Symplectic form on 2-sphere? I am trying to put the symplectic form of the 2-sphere defined by
$\omega_u(v,w) := \langle u,v\times w\rangle,$ where $u \in \mathbb{S}^2$ and $v, w \in T_u\mathbb{S}^2$. I just can't do this in stereographic coordinates.
Would you help me?
 A: You certainly don't need stereographic coordinates.  By definition, you need to check that


*

*$\omega$ is a smooth 2-form,

*$d \omega=0$, and

*$\omega$ is non-degenerate, i.e. for all $v \in T_u S^2$, there exists $w \in T_u S^2$ such that $\omega_u(v,w)\neq 0$.
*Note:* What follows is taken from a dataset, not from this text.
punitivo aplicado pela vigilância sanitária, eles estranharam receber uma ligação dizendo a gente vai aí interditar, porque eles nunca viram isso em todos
You could try to verify (1) using stereographic coordinates, but that seems unnecessary. The function $\mathbb{R}^3 \times \mathbb{R}^3 \times \mathbb{R}^3 \to\mathbb{R}$ given by $(u,v,w)\mapsto \langle u,v \times w\rangle$ is smooth. This restricts to $\omega$ on  $$TS^2 \times_{S^2} TS^2 =\{(u,v,w) \mid u \in S^2 \text{ and } v,w \in T_uS^2\} \subset \mathbb{R}^3 \times \mathbb{R}^3 \times \mathbb{R}^3,$$
so $\omega$ is smooth. Since there are no nonzero 3-forms on a 2-dimensional manifold, we have $d\omega=0$. Finally, consider a fixed $v \in T_u S^2$. Then for any other $w \in T_u S^2$ that is linearly independent from $v$, the vector $v \times w \in \mathbb{R}^3$ is perpendicular to $T_u S^2$ and nonzero. This means that $v \times w$ is a nonzero multiple of $u$, so $\omega_u(v,w)=\langle u, c u\rangle = c$ for some nonzero $c \in \mathbb{R}$.